Our Highways Still Deadly

In the past few days, our bloody-thirsty highways have increased the tally of the dead. Unfortunately these deaths have become so commonplace that they hardly make front page headlines let alone attract the discussion they used to do many years ago.

We have always dreaded a situation where deaths occasioned by reckless overtaking and poor maintenance of vehicles no longer mean a thing to Ghanaians especially the media. We appear to have inched to that notch and it is regrettable.

The past fortnight have especially been unusually bloody the Nkawkaw to Kumasi highway competing with similar notoriety of the Central Region roads. These highway carnages, besides becoming too common to attract the necessary attention, have been dwarfed by the Atomic gas explosion.

Today, Cabinet is meeting to take drastic measures to address the avoidable gas explosions which have characterized our country in the past few years, the Atomic Junction one being the most alarming. We wish the highway carnages could be put on an equal footing as the gas explosions.

The road accidents have refused to respond to institutional treatment such as the Road Safety Commission which have over the years mounted multifaceted programmes to address the lurking danger.

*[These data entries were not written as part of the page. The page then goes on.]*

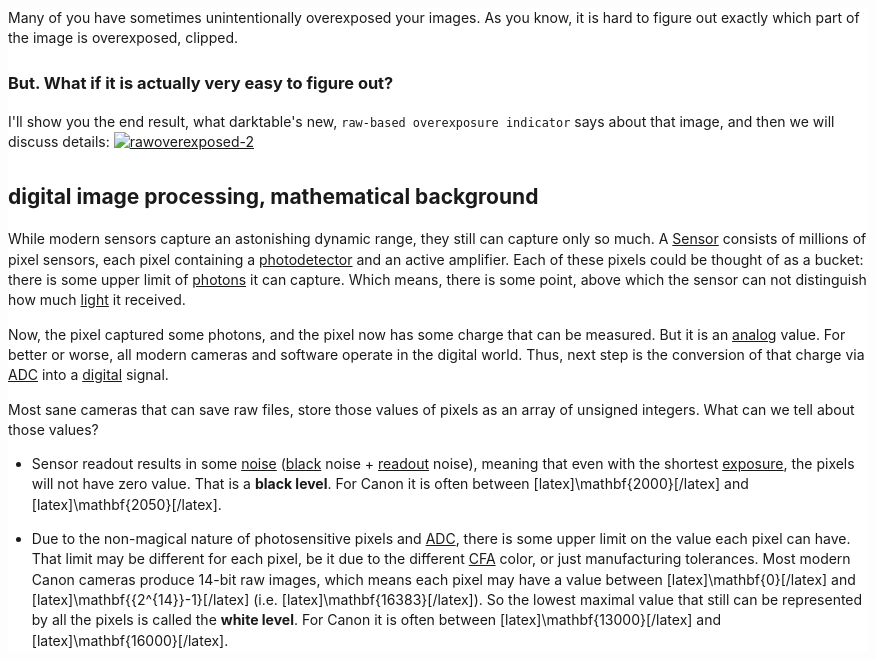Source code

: Many of you have sometimes unintentionally overexposed your images. As you know, it is hard to figure out exactly which part of the image is overexposed, clipped.



### But. What if it is actually very easy to figure out?



I'll show you the end result, what darktable's new, `raw-based overexposure indicator` says about that image, and then we will discuss details:
[![rawoverexposed-2](https://www.darktable.org/wp-content/uploads/2016/10/rawoverexposed-2-1-494x278.jpeg)](https://www.darktable.org/wp-content/uploads/2016/10/rawoverexposed-2-1.jpeg)



## digital image processing, mathematical background



While modern sensors capture an astonishing dynamic range, they still can capture only so much.
A [Sensor](https://en.wikipedia.org/wiki/Image_sensor) consists of millions of pixel sensors, each pixel containing a [photodetector](https://en.wikipedia.org/wiki/Photodetector) and an active amplifier. Each of these pixels could be thought of as a bucket: there is some upper limit of [photons](https://en.wikipedia.org/wiki/Photon) it can capture.
Which means, there is some point, above which the sensor can not distinguish how much [light](https://en.wikipedia.org/wiki/Light) it received.

Now, the pixel captured some photons, and the pixel now has some charge that can be measured. But it is an [analog](https://en.wikipedia.org/wiki/Analog_signal) value. For better or worse, all modern cameras and software operate in the digital world. Thus, next step is the conversion of that charge via [ADC](https://en.wikipedia.org/wiki/Analog-to-digital_converter) into a [digital](https://en.wikipedia.org/wiki/Digital_signal_(signal_processing)) signal.

Most sane cameras that can save raw files, store those values of pixels as an array of unsigned integers.
What can we tell about those values?



 	
  * Sensor readout results in some [noise](https://en.wikipedia.org/wiki/Image_noise) ([black](https://en.wikipedia.org/wiki/Dark_current_(physics)) noise + [readout](https://en.wikipedia.org/wiki/Bias_frame) noise), meaning that even with the shortest [exposure](https://en.wikipedia.org/wiki/Exposure_(photography)), the pixels will not have zero value.
That is a **black level**.
For Canon it is often between [latex]\mathbf{2000}[/latex] and [latex]\mathbf{2050}[/latex].

 	
  * Due to the non-magical nature of photosensitive pixels and [ADC](https://en.wikipedia.org/wiki/Analog-to-digital_converter), there is some upper limit on the value each pixel can have. That limit may be different for each pixel, be it due to the different [CFA](https://en.wikipedia.org/wiki/Color_filter_array) color, or just manufacturing tolerances. Most modern Canon cameras produce 14-bit raw images, which means each pixel may have a value between [latex]\mathbf{0}[/latex] and [latex]\mathbf{{2^{14}}-1}[/latex] (i.e. [latex]\mathbf{16383}[/latex]).
So the lowest maximal value that still can be represented by all the pixels is called the **white level**.
For Canon it is often between [latex]\mathbf{13000}[/latex] and [latex]\mathbf{16000}[/latex].
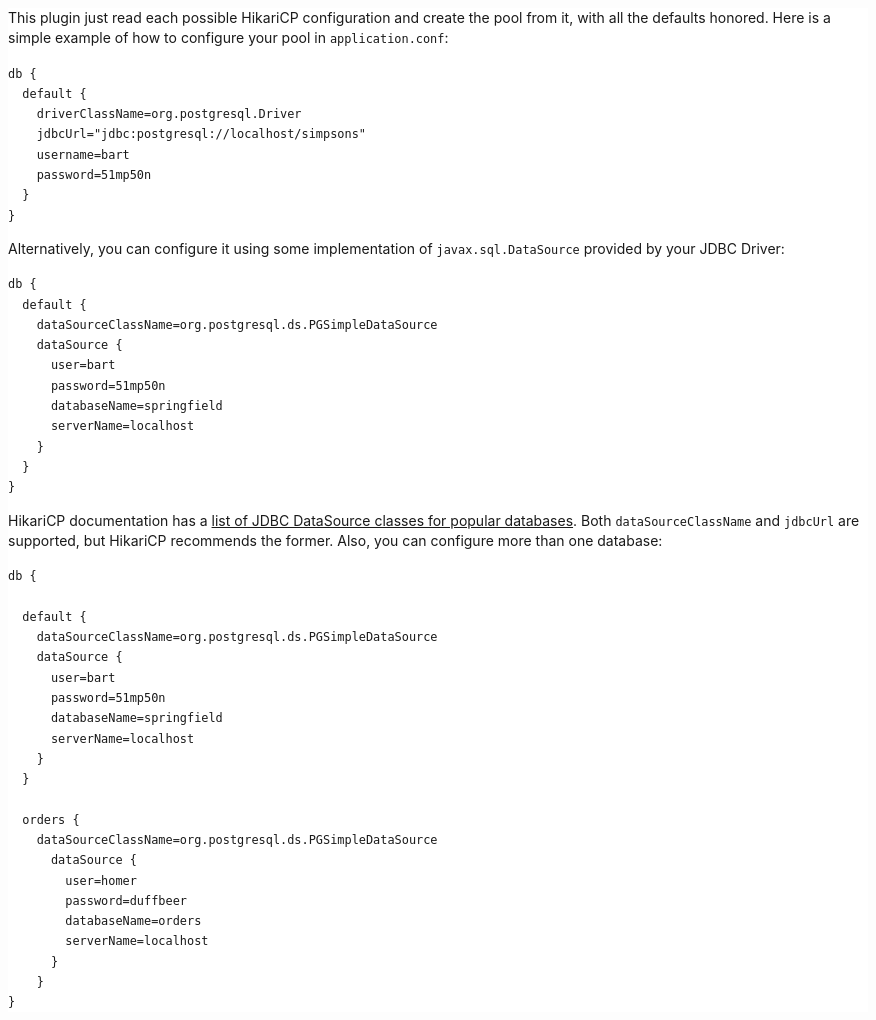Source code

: This plugin just read each possible HikariCP configuration and create the pool from it, with all the defaults honored. Here is a simple example of how to configure your pool in `application.conf`:

    db {
      default {
        driverClassName=org.postgresql.Driver
        jdbcUrl="jdbc:postgresql://localhost/simpsons"
        username=bart
        password=51mp50n
      }
    }

Alternatively, you can configure it using some implementation of `javax.sql.DataSource` provided by your JDBC Driver:

    db {
      default {
        dataSourceClassName=org.postgresql.ds.PGSimpleDataSource
        dataSource {
          user=bart
          password=51mp50n
          databaseName=springfield
          serverName=localhost
        }
      }
    }

HikariCP documentation has a [list of JDBC DataSource classes for popular databases](https://github.com/brettwooldridge/HikariCP#popular-datasource-class-names). Both `dataSourceClassName` and `jdbcUrl` are supported, but HikariCP recommends the former. Also, you can configure more than one database:

    db {

      default {
        dataSourceClassName=org.postgresql.ds.PGSimpleDataSource
        dataSource {
          user=bart
          password=51mp50n
          databaseName=springfield
          serverName=localhost
        }
      }

      orders {
        dataSourceClassName=org.postgresql.ds.PGSimpleDataSource
          dataSource {
            user=homer
            password=duffbeer
            databaseName=orders
            serverName=localhost
          }
        }
    }
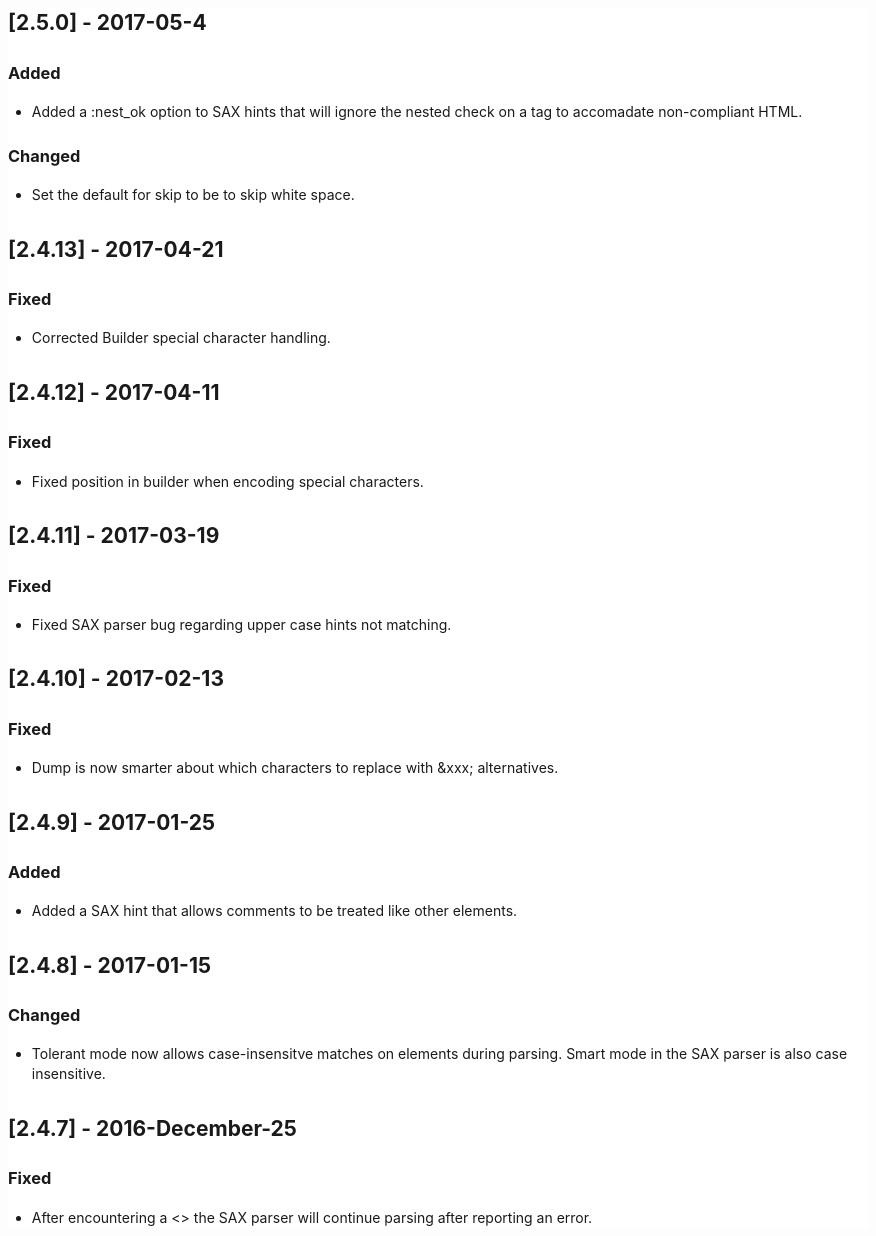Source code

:## [2.5.0] - 2017-05-4

### Added
- Added a :nest_ok option to SAX hints that will ignore the nested check on a tag to accomadate non-compliant HTML.

### Changed
- Set the default for skip to be to skip white space.

## [2.4.13] - 2017-04-21

### Fixed
- Corrected Builder special character handling.

## [2.4.12] - 2017-04-11

### Fixed
- Fixed position in builder when encoding special characters.

## [2.4.11] - 2017-03-19

### Fixed
- Fixed SAX parser bug regarding upper case hints not matching.

## [2.4.10] - 2017-02-13

### Fixed
- Dump is now smarter about which characters to replace with &xxx; alternatives.

## [2.4.9] - 2017-01-25

### Added
- Added a SAX hint that allows comments to be treated like other elements.

## [2.4.8] - 2017-01-15

### Changed
- Tolerant mode now allows case-insensitve matches on elements during parsing. Smart mode in the SAX parser is also case insensitive.

## [2.4.7] - 2016-December-25

### Fixed
- After encountering a <> the SAX parser will continue parsing after reporting an error.
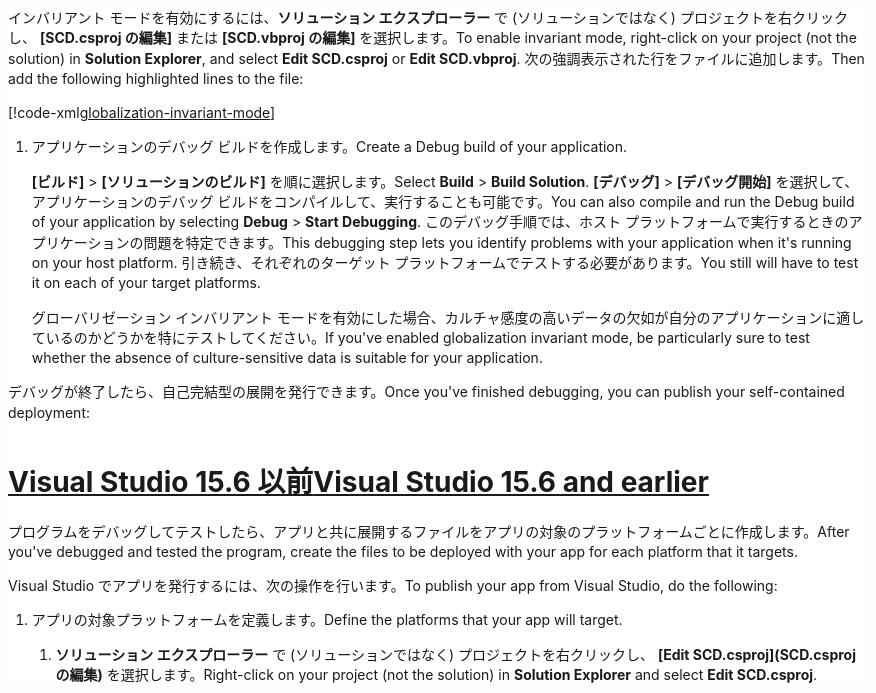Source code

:    <span data-ttu-id="7ccc0-176">インバリアント モードを有効にするには、**ソリューション エクスプローラー** で (ソリューションではなく) プロジェクトを右クリックし、 **[SCD.csproj の編集]** または **[SCD.vbproj の編集]** を選択します。</span><span class="sxs-lookup"><span data-stu-id="7ccc0-176">To enable invariant mode, right-click on your project (not the solution) in **Solution Explorer**, and select **Edit SCD.csproj** or **Edit SCD.vbproj**.</span></span> <span data-ttu-id="7ccc0-177">次の強調表示された行をファイルに追加します。</span><span class="sxs-lookup"><span data-stu-id="7ccc0-177">Then add the following highlighted lines to the file:</span></span>

   [!code-xml[globalization-invariant-mode](./snippets/deploy-with-vs/xml/invariant.csproj?highlight=7-9)]

1. <span data-ttu-id="7ccc0-178">アプリケーションのデバッグ ビルドを作成します。</span><span class="sxs-lookup"><span data-stu-id="7ccc0-178">Create a Debug build of your application.</span></span>

   <span data-ttu-id="7ccc0-179">**[ビルド]**  >  **[ソリューションのビルド]** を順に選択します。</span><span class="sxs-lookup"><span data-stu-id="7ccc0-179">Select **Build** > **Build Solution**.</span></span> <span data-ttu-id="7ccc0-180">**[デバッグ]**  >  **[デバッグ開始]** を選択して、アプリケーションのデバッグ ビルドをコンパイルして、実行することも可能です。</span><span class="sxs-lookup"><span data-stu-id="7ccc0-180">You can also compile and run the Debug build of your application by selecting **Debug** > **Start Debugging**.</span></span> <span data-ttu-id="7ccc0-181">このデバッグ手順では、ホスト プラットフォームで実行するときのアプリケーションの問題を特定できます。</span><span class="sxs-lookup"><span data-stu-id="7ccc0-181">This debugging step lets you identify problems with your application when it's running on your host platform.</span></span> <span data-ttu-id="7ccc0-182">引き続き、それぞれのターゲット プラットフォームでテストする必要があります。</span><span class="sxs-lookup"><span data-stu-id="7ccc0-182">You still will have to test it on each of your target platforms.</span></span>

   <span data-ttu-id="7ccc0-183">グローバリゼーション インバリアント モードを有効にした場合、カルチャ感度の高いデータの欠如が自分のアプリケーションに適しているのかどうかを特にテストしてください。</span><span class="sxs-lookup"><span data-stu-id="7ccc0-183">If you've enabled globalization invariant mode, be particularly sure to test whether the absence of culture-sensitive data is suitable for your application.</span></span>

<span data-ttu-id="7ccc0-184">デバッグが終了したら、自己完結型の展開を発行できます。</span><span class="sxs-lookup"><span data-stu-id="7ccc0-184">Once you've finished debugging, you can publish your self-contained deployment:</span></span>



# <a name="visual-studio-156-and-earlier"></a>[<span data-ttu-id="7ccc0-185">Visual Studio 15.6 以前</span><span class="sxs-lookup"><span data-stu-id="7ccc0-185">Visual Studio 15.6 and earlier</span></span>](#tab/vs156)

<span data-ttu-id="7ccc0-186">プログラムをデバッグしてテストしたら、アプリと共に展開するファイルをアプリの対象のプラットフォームごとに作成します。</span><span class="sxs-lookup"><span data-stu-id="7ccc0-186">After you've debugged and tested the program, create the files to be deployed with your app for each platform that it targets.</span></span>

<span data-ttu-id="7ccc0-187">Visual Studio でアプリを発行するには、次の操作を行います。</span><span class="sxs-lookup"><span data-stu-id="7ccc0-187">To publish your app from Visual Studio, do the following:</span></span>

1. <span data-ttu-id="7ccc0-188">アプリの対象プラットフォームを定義します。</span><span class="sxs-lookup"><span data-stu-id="7ccc0-188">Define the platforms that your app will target.</span></span>

   1. <span data-ttu-id="7ccc0-189">**ソリューション エクスプローラー** で (ソリューションではなく) プロジェクトを右クリックし、 **[Edit SCD.csproj]\(SCD.csproj の編集\)** を選択します。</span><span class="sxs-lookup"><span data-stu-id="7ccc0-189">Right-click on your project (not the solution) in **Solution Explorer** and select **Edit SCD.csproj**.</span></span>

No longer is it safe to travel especially at night – the highways so eager to draw blood from innocent citizens. Not even the stringent tests being applied to driving licence applications are potent enough to reverse the situation.

Ghana has been rated among countries with the highest number of road deaths in the world, a fact which calls for concern.

Just as the gas explosion has attracted a national conversation and eventually reaching Cabinet, it is our take that the carnages on our roads too should be considered a national emergency requiring a presidential intervention.

It would seem that no week elapses without reports of deadly accidents on our roads across the country; some parts becoming notorious for the trend.

Can’t the relevant authorities identify the accident prone areas with a view to rendering them special treatment so deaths in these areas can be minimized or even stopped entirely?

Given the fact that most of the accidents are caused by commercial vehicles perhaps it would not be out of place to consider reorienting the drivers concerned so their cognitive statuses can be managed appropriately. Considering the way some of these persons overtake other vehicles and end up causing deadly accidents, we are compelled to think that they need education.

We think that for persons to drive commercial vehicles especially passenger ones, they must fall within a certain age bracket.

The dangerous state of our roads is not a hopeless one because when we put our heads together, policy-wise, we can arrive at measures which can ameliorate the rather worrying situation we find ourselves in.

Dualising our highways as long-term measure would be beneficial; although expensive, we think that it is a necessary consideration worth pursuing.